Vekt conceded. He coaxed Lou out of fifty for each of the credit cards and for the leather briefcase. He was now clean of almost all the evidence. The purse and its trivial contents had been thrown down a sewer; the gun and the blond wig went with it. Only the antique watch remained, in the movable heel of a brown leather boot, lined up in a closet with all his other footwear.
Vekt was startled by a hand touching his left forearm. His eyes and mind had been wandering around the courtroom, from the gold chains around the neck of a pudgy middle-aged juryman to the reporter who had all her parts in the right place under clothes that showed them off.
He turned toward his attorney after a second nudge. “You must, I repeat, must, pay attention,” the man growled. “If a witness says anything that you can challenge, write it down — push the paper to where I can see it from the corner of my eye.”
It was still a mystery to Vekt how he had lucked out with this lawyer. Wilson Herrera was nationally known for his high acquittal rate and his six-figure fees. “Every attorney gets to do court appointments once in a while,” was all he’d said in explanation.
The prosecutor’s six-foot-two-inch frame, with its hint of a paunch, moved agilely in its charcoal-gray vested suit as he faced the witness over rimless granny glasses.

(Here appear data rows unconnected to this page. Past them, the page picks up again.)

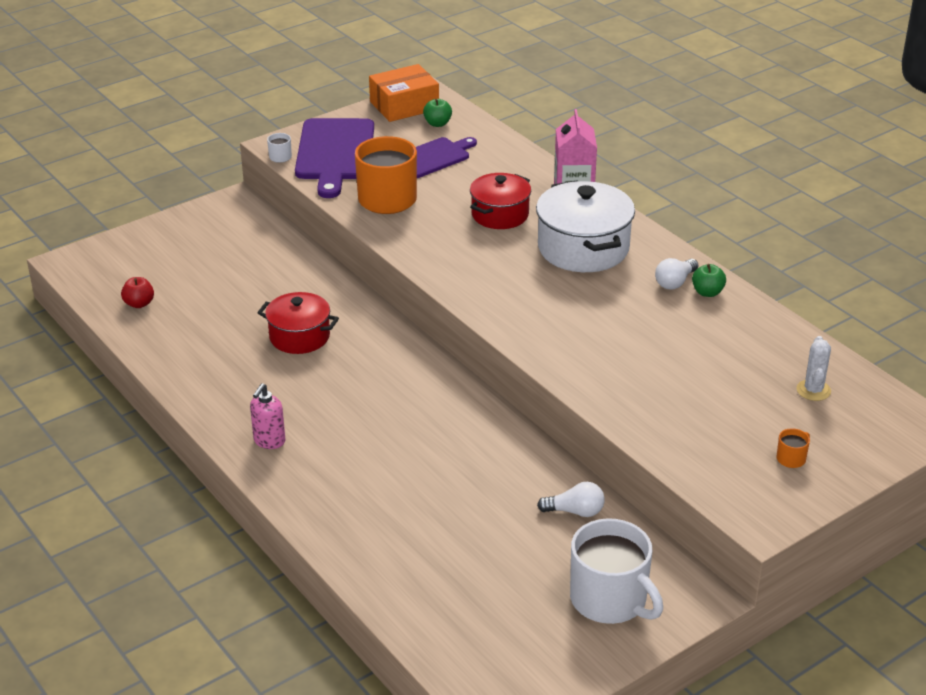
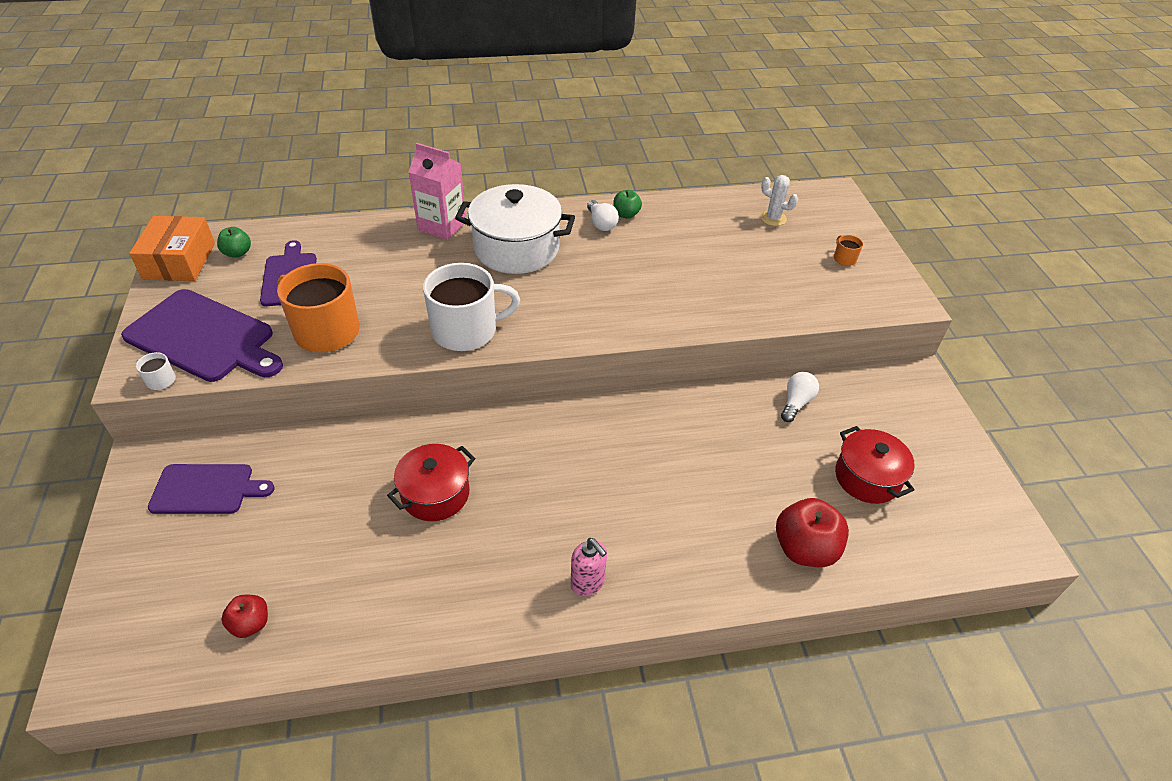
camera: 65 degrees left, 10 degrees up
red pot [470,173,531,229] -> red pot moved to [835,426,915,504]
white mug [570,518,663,624] -> white mug moved to [423,263,520,351]
none -> purple cutting board [148,464,275,514]
none -> red apple [776,498,849,567]

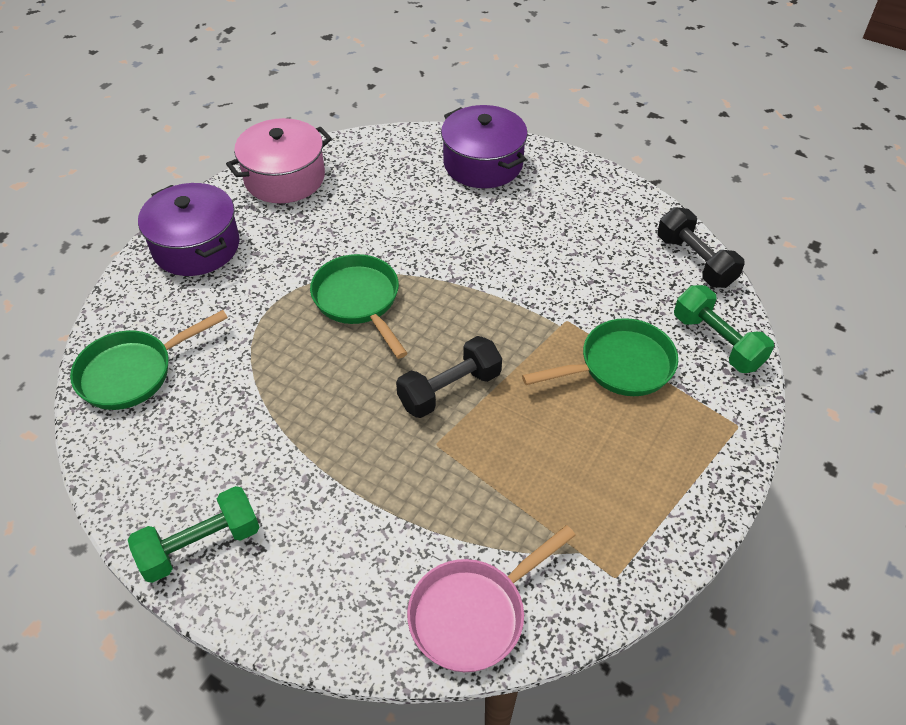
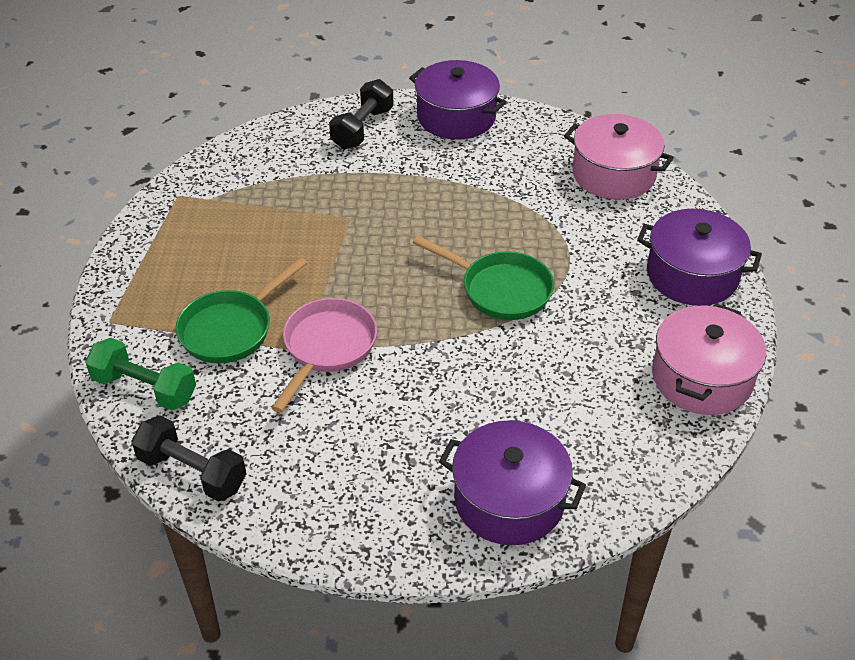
camera: 150 degrees right, 5 degrees down
green pan [70,310,228,410] -> pink pot [564,114,674,200]
green dumbbell [128,486,260,583] -> purple pot [409,60,506,140]
black dumbbell [396,336,502,418] -> black dumbbell moved to [329,79,394,149]
pink pan [407,525,576,672] -> pink pan moved to [271,298,377,413]

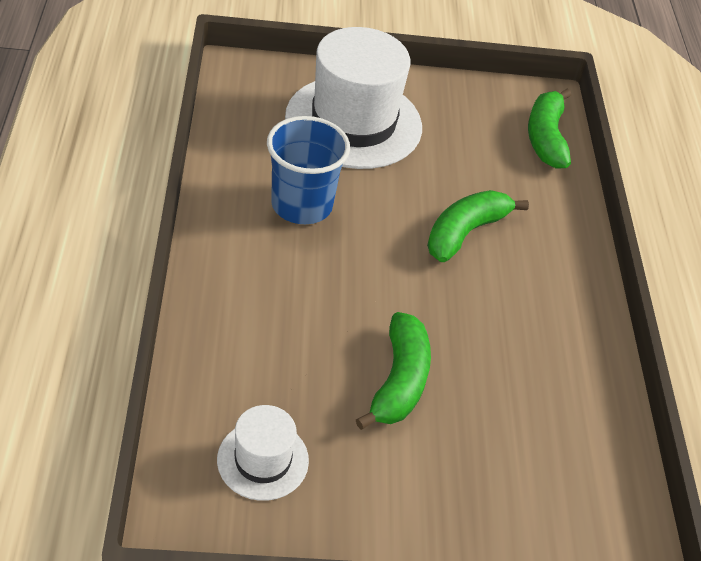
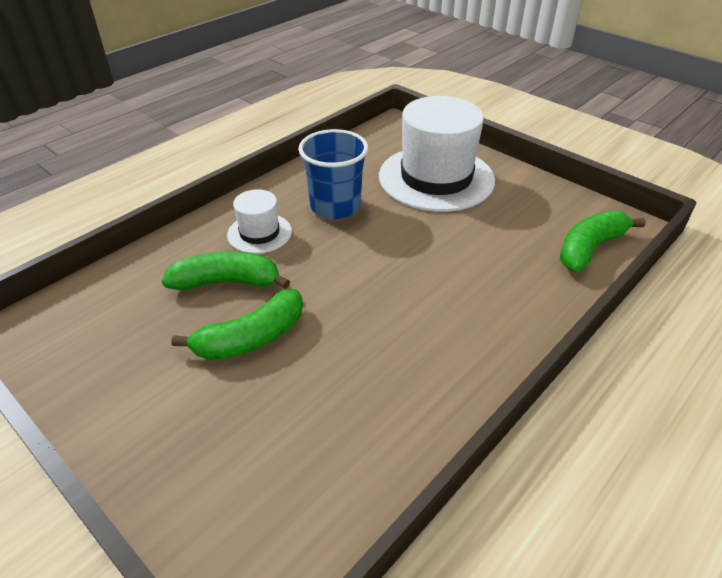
camera: 50 degrees right, 5 degrees down
white hat [217,405,309,501] -> white hat moved to [227,189,292,254]
green banana [427,190,529,262] -> green banana moved to [162,252,290,290]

Vekt took a perverse comfort from Luther Johnson’s dark brown skin. Only two of the jurors were black. Maybe the other ten wouldn’t buy it from one of them.
“Detective Swayze. Tell us why you decided to arrest Harold Vekt for the murder of Annabelle Jagoda.”
“Her husband, Morris Jagoda, identified him in a lineup.”
“And why did you include Mr. Vekt in the lineup to begin with?”
“Mr. Jagoda had identified his picture.”
Vekt watched Herrera write, with a silver-plated Parker pen, picàl’up.
“Is this the picture?”
The detective studied the stiff four-by-six paper. “Yes.”
“What was the source of the picture?”
“Police files.” Herrera underlined his cryptic notation.
“Describe the person as you see him in the picture.”
“Long, narrow face, short, light brown hair, narrow eyes close together, sharp, straight nose, down-curved lips, small ears close to the head.”
“Do you see the person in this courtroom?”